Re: more English orthography
From: | Herman Miller <hmiller@...> |
Date: | Thursday, May 18, 2000, 2:56 |
On Wed, 17 May 2000 16:02:49 -0400, Roger Mills <romilly@...> wrote:
>>Nik Tailor wrote:
>>>I suppose it depends on which definition you use of "phoneme". The
>>>definitions I learned and use do not allow two phonemes to share an
>>>allophone (at least in the same environment).
>>
>Marcus Smith replied:
>>That is a definition I haven't heard before.>
>
> Ah me, times do change! Nik's definition is also the one I
>learned-- pretty much "Classical (American) Phonemics" as it was
>Pre-Chomsky. It's still a useful tool for beginning analysis, and still
>works for some languages, like Spanish; but it could not handle
>neutralization. Theoretically, you were supposed to be be able to deduce
>Phonemics from Phonetics, _and vice-versa_......

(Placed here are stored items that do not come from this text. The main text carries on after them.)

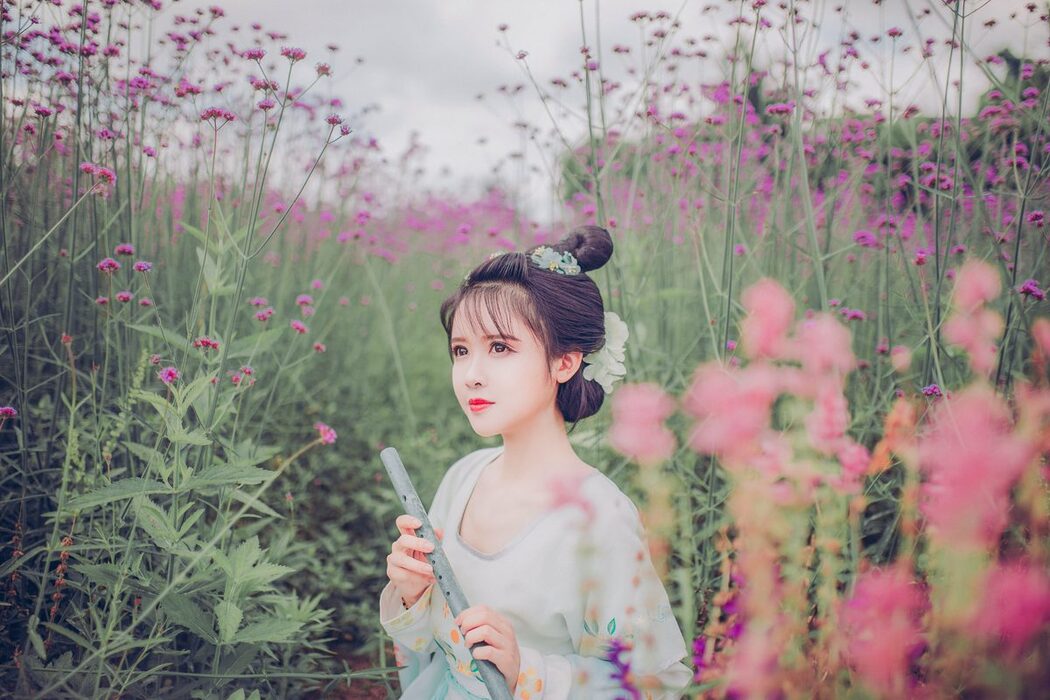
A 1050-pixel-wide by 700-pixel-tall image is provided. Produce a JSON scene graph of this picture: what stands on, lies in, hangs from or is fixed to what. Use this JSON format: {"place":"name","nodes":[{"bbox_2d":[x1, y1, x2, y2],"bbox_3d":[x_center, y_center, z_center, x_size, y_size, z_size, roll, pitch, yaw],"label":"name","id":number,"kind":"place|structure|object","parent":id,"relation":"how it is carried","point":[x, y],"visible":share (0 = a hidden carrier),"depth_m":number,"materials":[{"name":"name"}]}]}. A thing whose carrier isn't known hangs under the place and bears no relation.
{"place":"outdoors","nodes":[
{"label":"outdoors","id":0,"kind":"place"},
{"bbox_2d":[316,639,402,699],"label":"soil","id":1,"kind":"structure","parent":0,"point":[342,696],"materials":[{"name":"brown soil"}]},
{"bbox_2d":[0,1,1048,699],"label":"flower field","id":2,"kind":"structure","parent":0,"point":[15,670],"materials":[{"name":"plant"}]},
{"bbox_2d":[0,404,17,418],"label":"purple flower","id":3,"kind":"object","parent":2,"relation":"in","point":[9,411],"visible":0.94,"depth_m":1.18,"materials":[{"name":"purple plant"}]},
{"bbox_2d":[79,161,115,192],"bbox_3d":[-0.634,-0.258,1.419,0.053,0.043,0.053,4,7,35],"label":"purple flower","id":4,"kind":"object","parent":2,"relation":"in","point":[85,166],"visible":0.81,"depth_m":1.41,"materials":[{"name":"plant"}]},
{"bbox_2d":[97,257,120,272],"bbox_3d":[-0.632,-0.129,1.457,0.037,0.027,0.037,4,7,33],"label":"purple flower","id":5,"kind":"object","parent":2,"relation":"in","point":[111,264],"visible":0.87,"depth_m":1.45,"materials":[{"name":"purple plant"}]},
{"bbox_2d":[115,291,133,303],"bbox_3d":[-0.626,-0.082,1.499,0.034,0.025,0.033,4,7,34],"label":"purple flower","id":6,"kind":"object","parent":2,"relation":"in","point":[122,296],"visible":0.92,"depth_m":1.50,"materials":[{"name":"purple plant"}]},
{"bbox_2d":[115,243,134,256],"bbox_3d":[-0.644,-0.160,1.546,0.035,0.029,0.035,4,7,32],"label":"purple flower","id":7,"kind":"object","parent":2,"relation":"in","point":[126,249],"visible":0.9,"depth_m":1.55,"materials":[{"name":"purple plant"}]},
{"bbox_2d":[133,260,152,272],"bbox_3d":[-0.595,-0.129,1.492,0.035,0.025,0.034,5,7,37],"label":"purple flower","id":8,"kind":"object","parent":2,"relation":"in","point":[140,266],"visible":0.9,"depth_m":1.49,"materials":[{"name":"purple plant"}]},
{"bbox_2d":[159,366,179,383],"bbox_3d":[-0.451,0.031,1.220,0.032,0.025,0.030,5,8,39],"label":"purple flower","id":9,"kind":"object","parent":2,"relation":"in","point":[169,372],"visible":0.86,"depth_m":1.22,"materials":[{"name":"purple plant"}]},
{"bbox_2d":[43,359,332,699],"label":"leafy plant","id":10,"kind":"object","parent":2,"relation":"on","point":[229,605],"visible":0.93,"depth_m":1.13,"materials":[{"name":"green plant"}]},
{"bbox_2d":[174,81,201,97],"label":"purple flower","id":11,"kind":"object","parent":2,"relation":"in","point":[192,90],"visible":0.95,"depth_m":1.71,"materials":[{"name":"pink plant"}]},
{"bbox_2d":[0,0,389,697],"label":"flowering plant","id":12,"kind":"object","parent":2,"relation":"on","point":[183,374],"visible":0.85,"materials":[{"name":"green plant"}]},
{"bbox_2d":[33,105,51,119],"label":"purple flower","id":13,"kind":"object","parent":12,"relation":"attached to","point":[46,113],"visible":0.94,"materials":[{"name":"purple plant"}]},
{"bbox_2d":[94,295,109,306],"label":"purple flower","id":14,"kind":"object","parent":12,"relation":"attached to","point":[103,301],"visible":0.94,"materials":[{"name":"purple plant"}]},
{"bbox_2d":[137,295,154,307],"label":"purple flower","id":15,"kind":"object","parent":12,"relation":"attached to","point":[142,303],"visible":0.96,"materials":[{"name":"purple plant"}]},
{"bbox_2d":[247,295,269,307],"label":"purple flower","id":16,"kind":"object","parent":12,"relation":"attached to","point":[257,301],"visible":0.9,"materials":[{"name":"purple plant"}]},
{"bbox_2d":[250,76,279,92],"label":"purple flower","id":17,"kind":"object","parent":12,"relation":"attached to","point":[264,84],"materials":[{"name":"purple plant"}]},
{"bbox_2d":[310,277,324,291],"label":"purple flower","id":18,"kind":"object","parent":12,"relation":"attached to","point":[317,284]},
{"bbox_2d":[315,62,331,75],"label":"purple flower","id":19,"kind":"object","parent":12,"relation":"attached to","point":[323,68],"visible":0.85,"depth_m":1.75,"materials":[{"name":"pink plant"}]},
{"bbox_2d":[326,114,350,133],"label":"purple flower","id":20,"kind":"object","parent":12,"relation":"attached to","point":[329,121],"visible":0.84,"depth_m":1.61,"materials":[{"name":"plant"}]},
{"bbox_2d":[192,336,221,351],"bbox_3d":[-0.449,-0.008,1.353,0.045,0.026,0.044,4,7,33],"label":"purple flower","id":21,"kind":"object","parent":2,"relation":"in","point":[206,343],"visible":0.84,"depth_m":1.35,"materials":[{"name":"plant"}]},
{"bbox_2d":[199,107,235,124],"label":"purple flower","id":22,"kind":"object","parent":2,"relation":"in","point":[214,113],"visible":0.89,"depth_m":1.52,"materials":[{"name":"plant"}]},
{"bbox_2d":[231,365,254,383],"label":"purple flower","id":23,"kind":"object","parent":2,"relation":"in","point":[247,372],"visible":0.88,"depth_m":1.46,"materials":[{"name":"plant"}]},
{"bbox_2d":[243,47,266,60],"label":"purple flower","id":24,"kind":"object","parent":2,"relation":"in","point":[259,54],"visible":0.83,"depth_m":1.77,"materials":[{"name":"purple plant"}]},
{"bbox_2d":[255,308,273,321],"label":"purple flower","id":25,"kind":"object","parent":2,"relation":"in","point":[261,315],"visible":0.92,"depth_m":1.70,"materials":[{"name":"plant"}]},
{"bbox_2d":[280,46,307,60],"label":"purple flower","id":26,"kind":"object","parent":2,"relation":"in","point":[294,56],"visible":0.81,"depth_m":1.68,"materials":[{"name":"purple plant"}]},
{"bbox_2d":[290,320,308,333],"bbox_3d":[-0.401,-0.040,1.699,0.041,0.030,0.039,4,7,35],"label":"purple flower","id":27,"kind":"object","parent":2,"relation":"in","point":[294,325],"visible":0.86,"depth_m":1.70,"materials":[{"name":"plant"}]},
{"bbox_2d":[296,294,313,306],"bbox_3d":[-0.446,-0.100,1.936,0.041,0.032,0.041,4,7,34],"label":"purple flower","id":28,"kind":"object","parent":2,"relation":"in","point":[301,301],"visible":0.9,"depth_m":1.94,"materials":[{"name":"plant"}]},
{"bbox_2d":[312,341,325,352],"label":"pink flower","id":29,"kind":"object","parent":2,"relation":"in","point":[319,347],"visible":0.88,"depth_m":1.79,"materials":[{"name":"pink plant"}]},
{"bbox_2d":[314,422,337,444],"bbox_3d":[-0.284,0.117,1.359,0.043,0.032,0.040,5,7,36],"label":"pink flower","id":30,"kind":"object","parent":2,"relation":"on","point":[327,435],"visible":0.73,"depth_m":1.36,"materials":[{"name":"plant"}]},
{"bbox_2d":[377,221,692,699],"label":"woman","id":31,"kind":"object","parent":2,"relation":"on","point":[463,331],"visible":0.98,"depth_m":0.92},
{"bbox_2d":[381,447,511,697],"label":"flute","id":32,"kind":"object","parent":31,"relation":"in","point":[399,472],"visible":0.93,"depth_m":0.86,"materials":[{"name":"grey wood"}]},
{"bbox_2d":[583,312,628,390],"bbox_3d":[0.088,-0.001,1.056,0.060,0.089,0.092,0,6,1],"label":"white flower","id":33,"kind":"object","parent":31,"relation":"attached to","point":[611,329],"visible":0.64,"depth_m":1.05,"materials":[{"name":"white plant"}]},
{"bbox_2d":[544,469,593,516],"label":"pink flower","id":34,"kind":"object","parent":2,"relation":"in","point":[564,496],"visible":0.71,"depth_m":0.82,"materials":[{"name":"pink plant"}]},
{"bbox_2d":[604,636,638,699],"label":"purple flower","id":35,"kind":"object","parent":2,"relation":"in","point":[625,668],"visible":0.84,"depth_m":0.78,"materials":[{"name":"purple plant"}]},
{"bbox_2d":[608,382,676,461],"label":"pink flower","id":36,"kind":"object","parent":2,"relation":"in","point":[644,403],"visible":0.82,"depth_m":0.81,"materials":[{"name":"pink plant"}]},
{"bbox_2d":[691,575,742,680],"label":"purple flower","id":37,"kind":"object","parent":2,"relation":"on","point":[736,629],"visible":0.39,"depth_m":0.86,"materials":[{"name":"purple plant"}]},
{"bbox_2d":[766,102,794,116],"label":"purple flower","id":38,"kind":"object","parent":2,"relation":"in","point":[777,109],"visible":0.82,"depth_m":1.94,"materials":[{"name":"purple plant"}]},
{"bbox_2d":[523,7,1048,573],"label":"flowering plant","id":39,"kind":"object","parent":2,"relation":"on","point":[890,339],"visible":0.54,"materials":[{"name":"purple plant"}]},
{"bbox_2d":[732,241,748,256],"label":"purple flower","id":40,"kind":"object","parent":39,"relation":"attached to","point":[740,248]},
{"bbox_2d":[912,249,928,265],"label":"purple flower","id":41,"kind":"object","parent":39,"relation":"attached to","point":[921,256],"visible":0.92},
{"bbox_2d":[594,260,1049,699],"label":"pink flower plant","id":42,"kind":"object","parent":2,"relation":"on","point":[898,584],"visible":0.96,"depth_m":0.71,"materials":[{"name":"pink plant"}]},
{"bbox_2d":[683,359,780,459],"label":"pink flower","id":43,"kind":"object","parent":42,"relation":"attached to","point":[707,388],"visible":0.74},
{"bbox_2d":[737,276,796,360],"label":"pink flower","id":44,"kind":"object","parent":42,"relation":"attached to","point":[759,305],"visible":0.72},
{"bbox_2d":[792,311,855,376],"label":"pink flower","id":45,"kind":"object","parent":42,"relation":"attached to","point":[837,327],"visible":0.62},
{"bbox_2d":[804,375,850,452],"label":"pink flower","id":46,"kind":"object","parent":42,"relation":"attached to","point":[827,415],"visible":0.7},
{"bbox_2d":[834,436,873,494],"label":"pink flower","id":47,"kind":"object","parent":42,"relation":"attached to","point":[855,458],"visible":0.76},
{"bbox_2d":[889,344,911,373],"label":"pink flower","id":48,"kind":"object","parent":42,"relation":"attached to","point":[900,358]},
{"bbox_2d":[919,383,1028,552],"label":"pink flower","id":49,"kind":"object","parent":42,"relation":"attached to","point":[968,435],"visible":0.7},
{"bbox_2d":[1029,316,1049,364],"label":"pink flower","id":50,"kind":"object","parent":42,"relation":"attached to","point":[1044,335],"visible":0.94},
{"bbox_2d":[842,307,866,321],"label":"purple flower","id":51,"kind":"object","parent":2,"relation":"in","point":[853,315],"visible":0.81,"depth_m":1.57,"materials":[{"name":"purple plant"}]},
{"bbox_2d":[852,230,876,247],"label":"purple flower","id":52,"kind":"object","parent":2,"relation":"in","point":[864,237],"visible":0.88,"depth_m":1.89,"materials":[{"name":"purple plant"}]},
{"bbox_2d":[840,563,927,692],"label":"pink flower","id":53,"kind":"object","parent":2,"relation":"in","point":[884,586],"visible":0.79,"depth_m":0.65,"materials":[{"name":"pink plant"}]},
{"bbox_2d":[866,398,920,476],"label":"orange flower","id":54,"kind":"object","parent":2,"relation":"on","point":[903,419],"visible":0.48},
{"bbox_2d":[921,383,942,397],"bbox_3d":[0.524,0.053,1.239,0.031,0.022,0.032,6,8,44],"label":"purple flower","id":55,"kind":"object","parent":2,"relation":"in","point":[927,390],"visible":0.72,"depth_m":1.24,"materials":[{"name":"purple plant"}]},
{"bbox_2d":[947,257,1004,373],"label":"pink flower","id":56,"kind":"object","parent":2,"relation":"in","point":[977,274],"visible":0.73,"depth_m":1.00,"materials":[{"name":"pink plant"}]},
{"bbox_2d":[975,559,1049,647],"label":"pink flower","id":57,"kind":"object","parent":2,"relation":"in","point":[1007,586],"visible":0.79,"depth_m":0.64,"materials":[{"name":"pink plant"}]},
{"bbox_2d":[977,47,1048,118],"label":"tree","id":58,"kind":"object","parent":2,"relation":"on","point":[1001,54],"visible":0.22,"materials":[{"name":"green plant"}]},
{"bbox_2d":[1016,279,1045,300],"bbox_3d":[0.694,-0.083,1.322,0.042,0.030,0.042,-5,8,-42],"label":"purple flower","id":59,"kind":"object","parent":2,"relation":"in","point":[1028,288],"visible":0.77,"depth_m":1.32,"materials":[{"name":"purple plant"}]},
{"bbox_2d":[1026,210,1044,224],"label":"purple flower","id":60,"kind":"object","parent":2,"relation":"in","point":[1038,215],"visible":0.9,"depth_m":1.55,"materials":[{"name":"purple plant"}]},
{"bbox_2d":[145,0,1045,214],"label":"sky","id":61,"kind":"structure","parent":0,"point":[463,131],"materials":[{"name":"white"}]}
]}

Yes, that's also the system as I learned it. That's why I described Jarrda
spelling as morphophonemic rather than phonemic. (by the way, I'm leaning
toward "gy", as in "Magyar", to spell the [J\] sound, which would change
the language's name to Gyarrda.)
But I might as well consider it a phonemic spelling, according to the new
definition, since assimilation and devoicing are the only reasons it
wouldn't be considered phonemic under the old definition.